= Task goal =
Quote all lines below exactly. Images stay out.

[Opening Source data section]

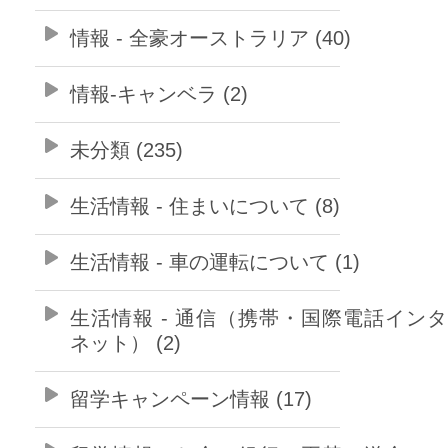
情報 - 全豪オーストラリア (40)
情報-キャンベラ (2)
未分類 (235)
生活情報 - 住まいについて (8)
生活情報 - 車の運転について (1)
生活情報 - 通信（携帯・国際電話イン
ネット） (2)
留学キャンペーン情報 (17)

[Closing Source data section]

= Answer for the task =
情報 - 全豪オーストラリア (40)
情報-キャンベラ (2)
未分類 (235)
生活情報 - 住まいについて (8)
生活情報 - 車の運転について (1)
生活情報 - 通信（携帯・国際電話イン
ネット） (2)
留学キャンペーン情報 (17)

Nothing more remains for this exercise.